Der griechische Ministerpräsident Alexis Tsipras hat bei einer Regierungsumbildung Vertreter des linken Flügels seiner Partei entlassen. Darunter ist der Energie- und Umweltminister Panagiotis Lafazanis, wie Tsipras‘ Büro am Freitagabend mitteilte.
Zudem wurde der stellvertretende Minister für Sozialthemen, Dimitris Stratoulis, gefeuert. Die beiden gelten als Anführer des linken Flügels von Tsipras‘ Partei. Sie sperren sich gegen weitere Sparmassnahmen und Privatisierungen und befürworten den Austritt aus der Eurozone. Zudem müssen mehrere Vizeminister gehen.
Die Entlassenen werden durch enge Mitarbeiter und Vertraute des Regierungschefs ersetzt. Das wichtige Ministerium für Umwelt und Energie, das zahlreiche Privatisierungen vornehmen muss, übernahm Tsipras‘ Mitarbeiter Panos Skourletis. Finanzminister bleibt Euklid Tsakalotos. Auch Aussenminister Nikos Kotzias behält sein Amt.

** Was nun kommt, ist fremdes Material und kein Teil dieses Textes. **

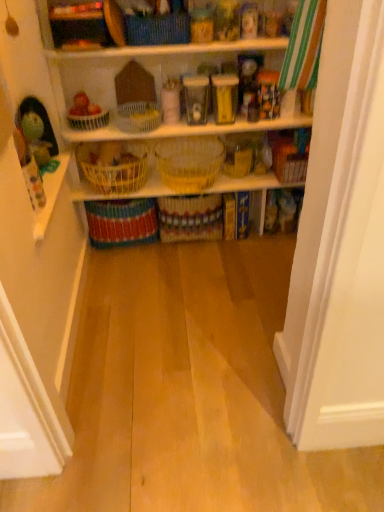
What is the approximate width of yellow wicker baskets at center?

The width of yellow wicker baskets at center is 10.99 inches.

You are a GUI agent. You are given a task and a screenshot of the screen. Output one action in this format:
    pyautogui.click(x=<x>, y=<y>)
    Task: Click on the green plush toy at left
    This screenshot has height=512, width=384.
    Given the screenshot: What is the action you would take?
    pyautogui.click(x=36, y=130)

Is multicolored woven basket at center, which is the first basket in bottom-to-top order, touching green plush toy at left?

multicolored woven basket at center, which is the first basket in bottom-to-top order, is not next to green plush toy at left, and they're not touching.

From the image's perspective, is multicolored woven basket at center, the seventh basket when ordered from top to bottom, above or below green plush toy at left?

Based on their image positions, multicolored woven basket at center, the seventh basket when ordered from top to bottom, is located beneath green plush toy at left.

Is multicolored woven basket at center, which is the first basket in bottom-to-top order, oriented away from green plush toy at left?

No, multicolored woven basket at center, which is the first basket in bottom-to-top order, is not facing away from green plush toy at left.

From the image's perspective, count 6th baskets downward from the woven fabric basket at upper center, placed as the first basket when sorted from top to bottom, and point to it. Please provide its 2D coordinates.

[(122, 222)]

Would you say woven fabric basket at upper center, placed as the first basket when sorted from top to bottom, is outside multicolored woven basket at center, which is the first basket in bottom-to-top order?

Yes, woven fabric basket at upper center, placed as the first basket when sorted from top to bottom, is outside of multicolored woven basket at center, which is the first basket in bottom-to-top order.

In the image, is woven fabric basket at upper center, placed as the first basket when sorted from top to bottom, positioned in front of or behind multicolored woven basket at center, the seventh basket when ordered from top to bottom?

Visually, woven fabric basket at upper center, placed as the first basket when sorted from top to bottom, is located in front of multicolored woven basket at center, the seventh basket when ordered from top to bottom.

Would you consider woven fabric basket at upper center, marked as the 7th basket in a bottom-to-top arrangement, to be distant from multicolored woven basket at center, the seventh basket when ordered from top to bottom?

woven fabric basket at upper center, marked as the 7th basket in a bottom-to-top arrangement, is actually quite close to multicolored woven basket at center, the seventh basket when ordered from top to bottom.

How many degrees apart are the facing directions of white wicker basket at center, the third basket when ordered from top to bottom, and white woven basket at upper left, arranged as the second basket when viewed from the top?

white wicker basket at center, the third basket when ordered from top to bottom, and white woven basket at upper left, arranged as the second basket when viewed from the top, are facing 0.000421 degrees away from each other.

Is white wicker basket at center, the third basket when ordered from top to bottom, far away from white woven basket at upper left, the sixth basket from the bottom?

No, white wicker basket at center, the third basket when ordered from top to bottom, is not far away from white woven basket at upper left, the sixth basket from the bottom.

From a real-world perspective, which is physically above, white wicker basket at center, the third basket when ordered from top to bottom, or white woven basket at upper left, arranged as the second basket when viewed from the top?

white woven basket at upper left, arranged as the second basket when viewed from the top.

Looking at their sizes, would you say white wicker basket at center, positioned as the fifth basket in bottom-to-top order, is wider or thinner than white woven basket at upper left, arranged as the second basket when viewed from the top?

white wicker basket at center, positioned as the fifth basket in bottom-to-top order, is wider than white woven basket at upper left, arranged as the second basket when viewed from the top.

Considering the sizes of objects white wicker basket at center, the third basket when ordered from top to bottom, and yellow woven basket at center, the sixth basket viewed from the top, in the image provided, who is thinner, white wicker basket at center, the third basket when ordered from top to bottom, or yellow woven basket at center, the sixth basket viewed from the top,?

Thinner between the two is white wicker basket at center, the third basket when ordered from top to bottom.

From the image's perspective, is white wicker basket at center, the third basket when ordered from top to bottom, on yellow woven basket at center, which appears as the second basket when ordered from the bottom?

Yes, from the image's perspective, white wicker basket at center, the third basket when ordered from top to bottom, is above yellow woven basket at center, which appears as the second basket when ordered from the bottom.

You are a GUI agent. You are given a task and a screenshot of the screen. Output one action in this format:
    pyautogui.click(x=<x>, y=<y>)
    Task: Click on the basket that is the 3rd object directly below the white wicker basket at center, the third basket when ordered from top to bottom (from a real-world perspective)
    The width and height of the screenshot is (384, 512).
    Given the screenshot: What is the action you would take?
    pyautogui.click(x=190, y=218)

In the image, is white wicker basket at center, the third basket when ordered from top to bottom, positioned in front of or behind yellow woven basket at center, the sixth basket viewed from the top?

Visually, white wicker basket at center, the third basket when ordered from top to bottom, is located in front of yellow woven basket at center, the sixth basket viewed from the top.

Which object is positioned more to the left, yellow wicker baskets at center or white wicker basket at center, the third basket when ordered from top to bottom?

From the viewer's perspective, white wicker basket at center, the third basket when ordered from top to bottom, appears more on the left side.

Is yellow wicker baskets at center not close to white wicker basket at center, positioned as the fifth basket in bottom-to-top order?

No, yellow wicker baskets at center is in close proximity to white wicker basket at center, positioned as the fifth basket in bottom-to-top order.

Is point (147, 169) positioned before point (119, 125)?

No, (147, 169) is further to viewer.

From the image's perspective, is yellow wicker baskets at center located above or below white wicker basket at center, positioned as the fifth basket in bottom-to-top order?

Clearly, from the image's perspective, yellow wicker baskets at center is below white wicker basket at center, positioned as the fifth basket in bottom-to-top order.

Between yellow woven basket at center, which appears as the second basket when ordered from the bottom, and yellow wicker basket at center, which is the 5th basket from top to bottom, which one has larger size?

yellow woven basket at center, which appears as the second basket when ordered from the bottom.

Does yellow woven basket at center, the sixth basket viewed from the top, turn towards yellow wicker basket at center, which is the 5th basket from top to bottom?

32 Abgeordnete des linken Flügels der regierenden Partei Bündnis der radikalen Linken (Syriza), darunter auch Lafazanis und Stratoulis, hatten am Donnerstag gegen das griechische Sparprogramm im Parlament votiert. Es gab zudem sechs weitere Abweichler, die sich der Stimme enthielten und eine Abgeordnete, die nicht zur Abstimmung erschien.
Weiter mit Minderheit
Tsipras hatte anschliessend seinen Mitarbeitern gesagt, er wolle das Land weiter mit einer Minderheitsregierung führen, die sich auf 123 der insgesamt 300 Volksvertreter in dem Parlament stützen kann und von der Opposition geduldet wird. Erste Priorität habe jetzt das neue Spar- und Hilfsprogramm. Wenn das unter Dach und Fach sei, könnten im Herbst vorgezogene Wahlen stattfinden, hiess es aus Regierungskreisen.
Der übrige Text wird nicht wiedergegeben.